Vbe multiplier with adjustable temperature coefficient -- an application.

I read through quite a few of the posts in the denoisonator thread and started thinking about a variation that produces similar results but over a wider frequency range. I came up with something that performed pretty well, but realized that the good result could due to my use of a "perfect" voltage source. It will be clear in the schematic below:
1735434522613.png


V2 is the voltage source in question. So I started thinking about replacing it with a suitably low-noise voltage reference, but it had to be inexpensive. A Vbe multiplier fits that category but has a very bad temperature coefficient. But borrowing some bits from IC design gave me a Vbe miultiplier whose temperature coefficient can be adjusted -- positive, negative, and very low over a selected temperature range. Combining that with the above circuit, here are some sims:

Temperature-shift.jpeg

This shows the voltage change over temperature. The multiplier circuit (upper portion of the schematic) has been adjusted to also compensate for Q5. This involved changing the values of R2 and R4 until the output voltage and temperature compensation were close to what I wanted.

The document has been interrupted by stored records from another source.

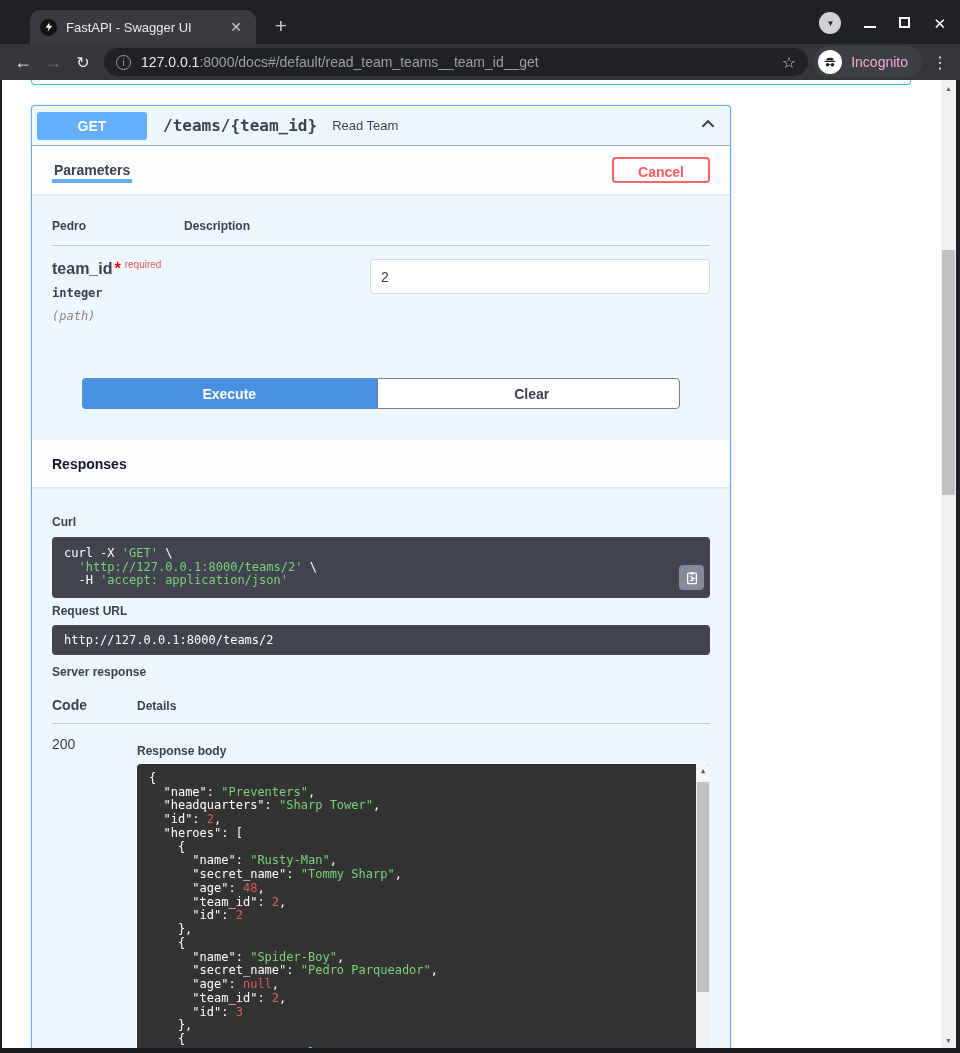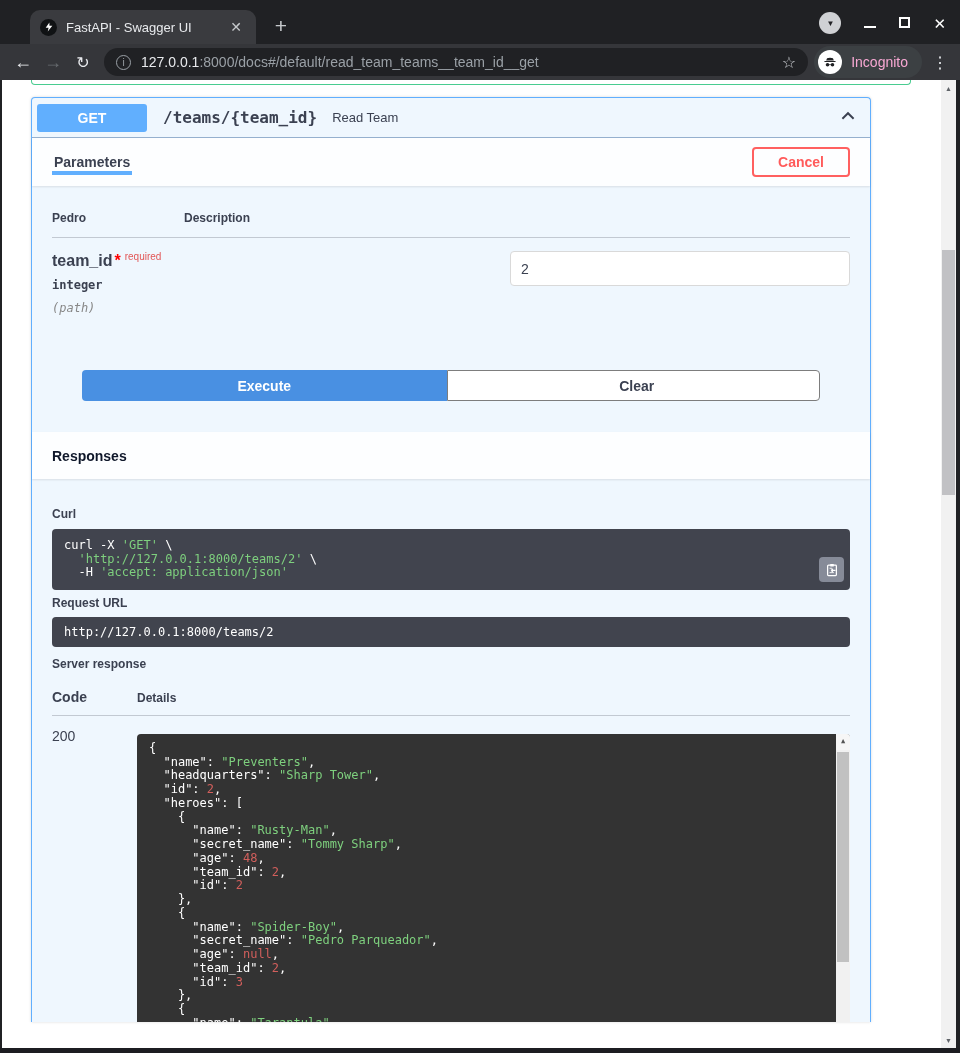"GET" .opblock { margin-top: 12px -> 20px; width: 840px -> 700px }
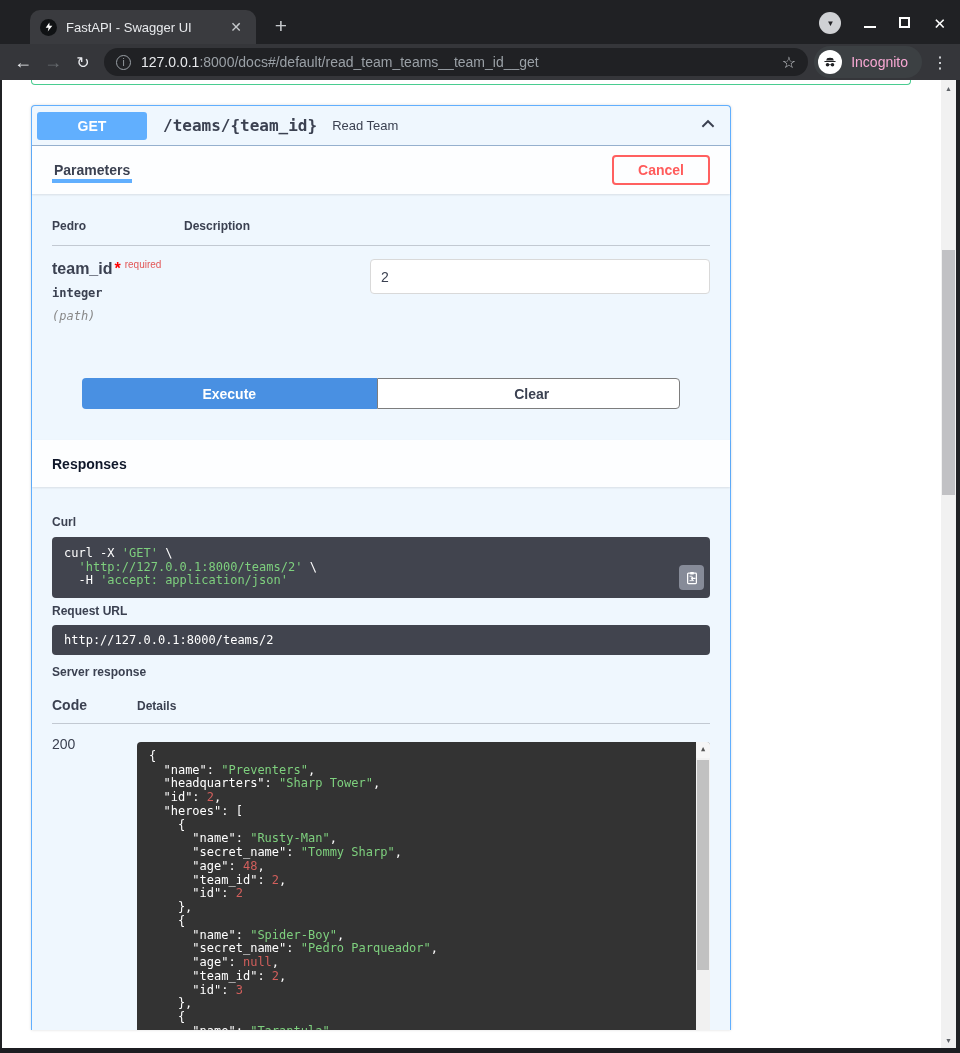"Parameters" .sec-header { align-items: center -> none }
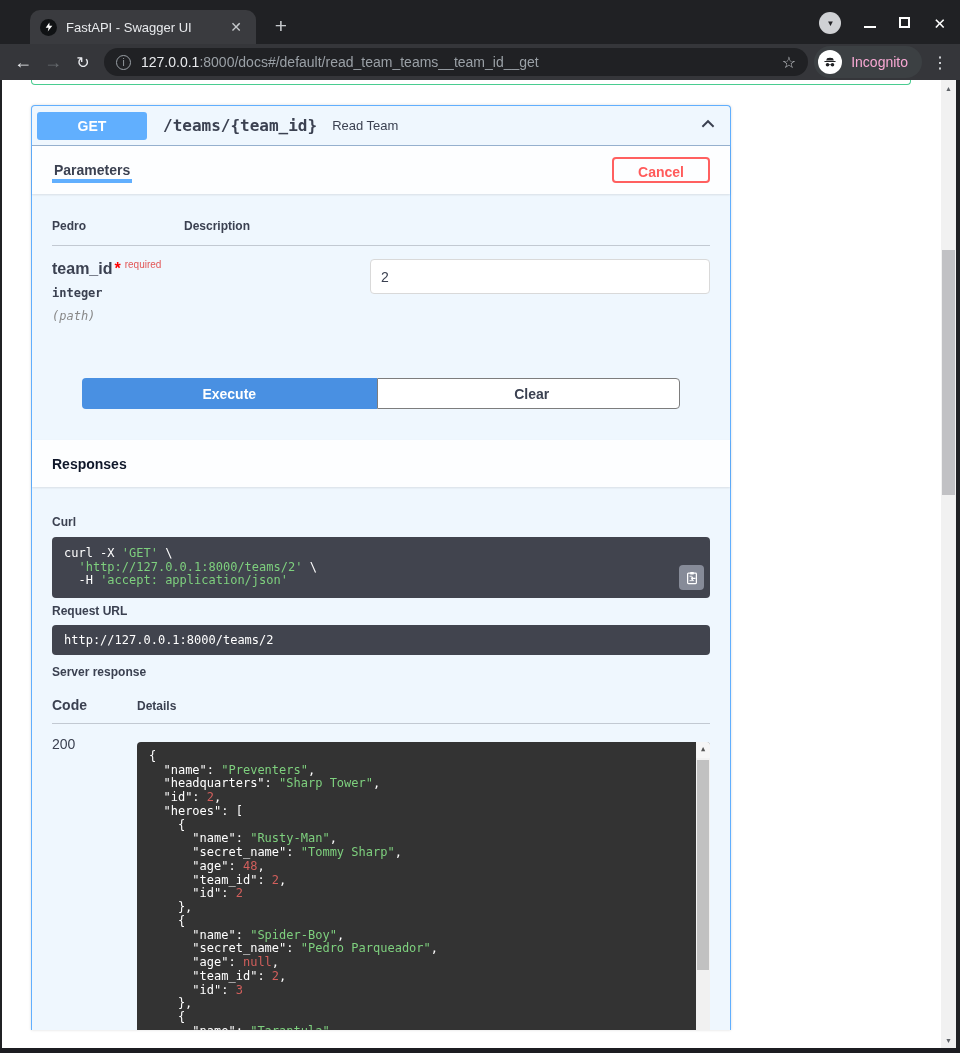"Response body" div.block-title { html: none -> <div>Response body</div> }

The next screenshot shows the PSRR, but ONLY w/regard to the input to the LM317. The Vbe multiplier's power supply is assumed to be very low-noise, probably generated by a second LM317. The power requirement will be low so a ~30-cent SMT style regulator will do fine there.
PSRR.jpg


Finally, the noise voltage:
noise.jpg


I haven't built this circuit, this is all theoretical. Anyways, the measurement gear I have is only capable of telling me if the thing is oscillating or not. I expect it will, and taming it will likely degrade the noise performance at higher frequencies.

I don't think this variation of a Vbe multiplier will be all that useful in terms of stabilizing the idle current in class AB output stages but it may be handy for other purposes.
 
It could be argued that I replaced a perfect voltage reference with one made with perfectly-matched transistors in the multiplier. So I took a "junk box" approach and used three different small-signal transistors in the LTSpice library -- a 2N3904, a 2N2222 and a BC847B. The temperature coefficient DID degrade....something like 8mv for a 10C change in temperature. The noise performance was pretty much the same.